-- Opening Marker --

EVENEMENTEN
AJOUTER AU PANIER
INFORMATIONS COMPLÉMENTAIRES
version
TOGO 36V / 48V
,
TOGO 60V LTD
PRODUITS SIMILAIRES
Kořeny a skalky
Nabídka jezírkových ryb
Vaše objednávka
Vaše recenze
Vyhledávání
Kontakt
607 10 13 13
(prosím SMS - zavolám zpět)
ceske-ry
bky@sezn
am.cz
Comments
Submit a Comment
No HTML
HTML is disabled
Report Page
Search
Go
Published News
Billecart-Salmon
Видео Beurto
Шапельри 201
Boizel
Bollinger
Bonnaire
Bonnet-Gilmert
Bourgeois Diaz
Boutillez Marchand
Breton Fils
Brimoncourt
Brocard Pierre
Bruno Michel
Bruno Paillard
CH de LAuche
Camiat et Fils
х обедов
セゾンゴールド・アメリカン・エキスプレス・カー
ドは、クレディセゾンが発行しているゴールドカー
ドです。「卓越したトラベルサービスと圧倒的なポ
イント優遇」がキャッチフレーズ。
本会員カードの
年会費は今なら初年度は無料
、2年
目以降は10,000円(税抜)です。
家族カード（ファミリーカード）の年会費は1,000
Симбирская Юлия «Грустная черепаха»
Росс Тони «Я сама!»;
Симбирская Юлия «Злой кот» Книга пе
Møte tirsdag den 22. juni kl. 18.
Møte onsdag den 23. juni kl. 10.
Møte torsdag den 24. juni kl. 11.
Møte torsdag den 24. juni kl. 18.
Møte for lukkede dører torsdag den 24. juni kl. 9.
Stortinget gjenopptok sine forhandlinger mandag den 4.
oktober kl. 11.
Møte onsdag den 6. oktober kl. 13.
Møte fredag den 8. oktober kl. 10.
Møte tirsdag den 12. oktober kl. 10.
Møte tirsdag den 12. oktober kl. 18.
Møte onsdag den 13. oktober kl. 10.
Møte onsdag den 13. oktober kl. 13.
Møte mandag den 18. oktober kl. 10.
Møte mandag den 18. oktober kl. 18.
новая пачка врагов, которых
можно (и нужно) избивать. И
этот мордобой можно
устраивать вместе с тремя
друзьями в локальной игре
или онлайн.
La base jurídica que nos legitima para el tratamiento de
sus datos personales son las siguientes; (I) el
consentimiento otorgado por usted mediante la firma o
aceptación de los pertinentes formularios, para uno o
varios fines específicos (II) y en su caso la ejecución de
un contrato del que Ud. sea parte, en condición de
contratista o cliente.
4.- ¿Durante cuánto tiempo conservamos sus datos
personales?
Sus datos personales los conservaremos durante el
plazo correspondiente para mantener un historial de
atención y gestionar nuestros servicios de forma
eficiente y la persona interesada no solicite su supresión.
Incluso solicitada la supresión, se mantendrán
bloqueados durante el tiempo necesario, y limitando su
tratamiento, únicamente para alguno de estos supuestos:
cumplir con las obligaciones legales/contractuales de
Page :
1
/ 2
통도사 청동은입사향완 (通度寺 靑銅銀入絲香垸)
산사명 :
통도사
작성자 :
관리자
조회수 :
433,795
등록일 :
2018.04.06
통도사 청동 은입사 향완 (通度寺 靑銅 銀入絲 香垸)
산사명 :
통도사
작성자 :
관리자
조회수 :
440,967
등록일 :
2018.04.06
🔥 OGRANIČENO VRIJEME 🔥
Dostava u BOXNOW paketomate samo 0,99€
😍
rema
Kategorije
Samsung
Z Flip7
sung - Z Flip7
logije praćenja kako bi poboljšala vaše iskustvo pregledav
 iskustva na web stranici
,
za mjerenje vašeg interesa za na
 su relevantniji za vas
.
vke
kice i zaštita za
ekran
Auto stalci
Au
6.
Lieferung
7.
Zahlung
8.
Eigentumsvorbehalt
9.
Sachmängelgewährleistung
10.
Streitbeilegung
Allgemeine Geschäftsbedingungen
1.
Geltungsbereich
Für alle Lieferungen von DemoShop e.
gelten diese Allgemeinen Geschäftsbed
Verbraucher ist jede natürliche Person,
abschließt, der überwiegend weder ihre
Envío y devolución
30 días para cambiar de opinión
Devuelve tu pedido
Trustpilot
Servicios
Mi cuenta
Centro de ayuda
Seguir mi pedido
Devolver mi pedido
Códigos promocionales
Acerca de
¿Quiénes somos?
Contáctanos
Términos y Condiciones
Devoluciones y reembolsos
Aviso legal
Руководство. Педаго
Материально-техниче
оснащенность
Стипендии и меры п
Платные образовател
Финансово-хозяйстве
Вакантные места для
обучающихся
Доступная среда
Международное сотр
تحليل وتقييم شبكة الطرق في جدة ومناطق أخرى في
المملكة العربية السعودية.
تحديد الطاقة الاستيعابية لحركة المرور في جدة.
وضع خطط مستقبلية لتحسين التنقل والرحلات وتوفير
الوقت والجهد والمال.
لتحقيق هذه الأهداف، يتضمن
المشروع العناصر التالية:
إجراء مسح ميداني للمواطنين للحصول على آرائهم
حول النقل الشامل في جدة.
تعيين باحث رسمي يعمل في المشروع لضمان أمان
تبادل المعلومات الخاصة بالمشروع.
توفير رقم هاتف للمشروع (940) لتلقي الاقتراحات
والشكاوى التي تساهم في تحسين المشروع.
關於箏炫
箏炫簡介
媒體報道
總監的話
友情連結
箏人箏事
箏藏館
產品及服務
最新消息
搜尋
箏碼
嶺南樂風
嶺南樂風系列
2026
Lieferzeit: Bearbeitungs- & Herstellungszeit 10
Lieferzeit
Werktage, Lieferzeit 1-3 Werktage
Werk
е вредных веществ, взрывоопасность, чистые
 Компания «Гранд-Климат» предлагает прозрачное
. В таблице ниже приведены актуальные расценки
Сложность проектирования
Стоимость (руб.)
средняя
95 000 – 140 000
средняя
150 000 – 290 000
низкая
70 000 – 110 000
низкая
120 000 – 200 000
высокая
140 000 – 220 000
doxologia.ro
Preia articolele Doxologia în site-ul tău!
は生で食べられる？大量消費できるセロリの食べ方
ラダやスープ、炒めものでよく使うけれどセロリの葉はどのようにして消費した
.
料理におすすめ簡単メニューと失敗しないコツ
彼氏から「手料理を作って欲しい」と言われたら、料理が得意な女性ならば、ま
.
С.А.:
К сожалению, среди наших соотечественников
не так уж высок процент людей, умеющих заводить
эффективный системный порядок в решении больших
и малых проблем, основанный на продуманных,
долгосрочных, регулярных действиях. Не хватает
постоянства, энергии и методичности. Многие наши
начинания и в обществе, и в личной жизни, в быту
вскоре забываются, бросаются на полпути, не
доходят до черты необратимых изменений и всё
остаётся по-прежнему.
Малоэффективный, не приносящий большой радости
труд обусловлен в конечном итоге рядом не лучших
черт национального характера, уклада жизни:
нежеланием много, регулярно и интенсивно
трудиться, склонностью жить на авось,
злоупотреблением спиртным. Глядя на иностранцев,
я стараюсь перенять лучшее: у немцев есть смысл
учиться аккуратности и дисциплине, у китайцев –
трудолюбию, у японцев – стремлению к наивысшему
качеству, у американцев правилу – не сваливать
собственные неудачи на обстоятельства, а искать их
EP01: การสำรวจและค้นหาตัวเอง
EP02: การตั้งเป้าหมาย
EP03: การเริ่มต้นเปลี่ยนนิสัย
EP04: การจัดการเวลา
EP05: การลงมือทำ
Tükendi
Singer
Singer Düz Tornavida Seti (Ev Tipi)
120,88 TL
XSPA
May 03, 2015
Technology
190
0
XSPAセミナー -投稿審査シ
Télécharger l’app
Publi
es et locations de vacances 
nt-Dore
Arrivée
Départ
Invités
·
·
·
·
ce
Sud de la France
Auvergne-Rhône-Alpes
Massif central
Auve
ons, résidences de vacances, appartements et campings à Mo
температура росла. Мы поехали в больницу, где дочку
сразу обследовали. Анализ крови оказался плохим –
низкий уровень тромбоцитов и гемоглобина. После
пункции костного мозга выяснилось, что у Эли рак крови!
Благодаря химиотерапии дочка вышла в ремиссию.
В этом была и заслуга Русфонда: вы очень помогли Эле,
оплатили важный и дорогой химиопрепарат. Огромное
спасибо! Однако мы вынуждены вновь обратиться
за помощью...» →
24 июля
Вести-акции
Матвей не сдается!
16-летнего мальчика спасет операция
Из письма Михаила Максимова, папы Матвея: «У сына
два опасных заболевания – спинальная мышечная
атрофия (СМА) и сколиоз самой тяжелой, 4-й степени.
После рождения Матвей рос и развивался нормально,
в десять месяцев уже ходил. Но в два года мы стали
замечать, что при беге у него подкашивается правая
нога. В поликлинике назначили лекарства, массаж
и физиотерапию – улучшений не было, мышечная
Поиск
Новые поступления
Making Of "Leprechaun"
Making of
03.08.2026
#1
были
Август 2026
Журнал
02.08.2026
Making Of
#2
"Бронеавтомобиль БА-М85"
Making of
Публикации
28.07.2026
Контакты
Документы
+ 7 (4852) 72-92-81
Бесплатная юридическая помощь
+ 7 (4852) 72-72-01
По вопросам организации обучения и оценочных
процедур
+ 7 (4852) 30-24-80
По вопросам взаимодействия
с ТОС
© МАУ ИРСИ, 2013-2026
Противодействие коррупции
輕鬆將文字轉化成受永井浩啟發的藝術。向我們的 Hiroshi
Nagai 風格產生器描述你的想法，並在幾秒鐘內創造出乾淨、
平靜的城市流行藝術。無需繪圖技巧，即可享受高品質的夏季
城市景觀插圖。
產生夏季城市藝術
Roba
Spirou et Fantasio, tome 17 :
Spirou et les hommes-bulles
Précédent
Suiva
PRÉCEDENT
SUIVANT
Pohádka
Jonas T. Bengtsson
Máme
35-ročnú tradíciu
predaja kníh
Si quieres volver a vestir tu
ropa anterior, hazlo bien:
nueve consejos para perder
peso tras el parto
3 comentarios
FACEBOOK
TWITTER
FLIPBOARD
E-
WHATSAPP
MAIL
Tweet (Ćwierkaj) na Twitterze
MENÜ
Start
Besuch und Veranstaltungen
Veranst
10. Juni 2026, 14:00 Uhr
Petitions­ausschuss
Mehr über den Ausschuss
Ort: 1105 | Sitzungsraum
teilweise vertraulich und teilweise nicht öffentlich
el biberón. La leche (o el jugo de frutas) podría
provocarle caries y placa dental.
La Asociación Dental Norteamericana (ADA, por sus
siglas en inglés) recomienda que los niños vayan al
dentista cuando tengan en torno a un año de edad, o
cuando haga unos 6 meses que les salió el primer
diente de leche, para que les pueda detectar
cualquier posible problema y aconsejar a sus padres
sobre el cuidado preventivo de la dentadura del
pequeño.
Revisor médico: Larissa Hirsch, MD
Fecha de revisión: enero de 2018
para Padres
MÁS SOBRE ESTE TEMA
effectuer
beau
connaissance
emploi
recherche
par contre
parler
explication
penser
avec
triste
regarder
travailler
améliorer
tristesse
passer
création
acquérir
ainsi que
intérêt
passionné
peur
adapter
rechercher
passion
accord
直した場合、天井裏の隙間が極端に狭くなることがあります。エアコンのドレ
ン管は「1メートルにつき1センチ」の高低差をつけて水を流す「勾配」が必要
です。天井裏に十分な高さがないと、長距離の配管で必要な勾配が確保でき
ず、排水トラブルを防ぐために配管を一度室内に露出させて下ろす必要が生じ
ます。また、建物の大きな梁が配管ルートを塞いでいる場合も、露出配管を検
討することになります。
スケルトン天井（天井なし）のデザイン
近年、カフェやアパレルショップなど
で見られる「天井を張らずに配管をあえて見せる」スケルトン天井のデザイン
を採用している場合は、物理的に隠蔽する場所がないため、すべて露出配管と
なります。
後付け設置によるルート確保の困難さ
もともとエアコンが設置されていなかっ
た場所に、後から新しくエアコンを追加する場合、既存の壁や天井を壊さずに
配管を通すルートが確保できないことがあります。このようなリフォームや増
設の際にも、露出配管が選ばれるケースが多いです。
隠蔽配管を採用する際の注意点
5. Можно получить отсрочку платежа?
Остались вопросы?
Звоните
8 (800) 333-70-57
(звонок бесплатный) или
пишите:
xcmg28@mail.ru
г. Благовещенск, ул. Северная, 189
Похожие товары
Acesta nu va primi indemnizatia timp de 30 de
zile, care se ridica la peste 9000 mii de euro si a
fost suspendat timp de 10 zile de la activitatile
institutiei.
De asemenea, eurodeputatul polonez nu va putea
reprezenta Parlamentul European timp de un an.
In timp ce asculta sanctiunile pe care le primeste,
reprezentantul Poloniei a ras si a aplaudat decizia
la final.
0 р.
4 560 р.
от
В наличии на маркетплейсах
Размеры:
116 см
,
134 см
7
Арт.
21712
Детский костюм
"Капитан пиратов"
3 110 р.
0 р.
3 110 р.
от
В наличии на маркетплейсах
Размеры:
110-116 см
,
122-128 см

-- Closing Marker --

Copy everything from the start of the records down to the line with "Boutillez Marchand", and swap "Search" for "Find" while leaving all else untouched.

EVENEMENTEN
AJOUTER AU PANIER
INFORMATIONS COMPLÉMENTAIRES
version
TOGO 36V / 48V
,
TOGO 60V LTD
PRODUITS SIMILAIRES
Kořeny a skalky
Nabídka jezírkových ryb
Vaše objednávka
Vaše recenze
Vyhledávání
Kontakt
607 10 13 13
(prosím SMS - zavolám zpět)
ceske-ry
bky@sezn
am.cz
Comments
Submit a Comment
No HTML
HTML is disabled
Report Page
Find
Go
Published News
Billecart-Salmon
Видео Beurto
Шапельри 201
Boizel
Bollinger
Bonnaire
Bonnet-Gilmert
Bourgeois Diaz
Boutillez Marchand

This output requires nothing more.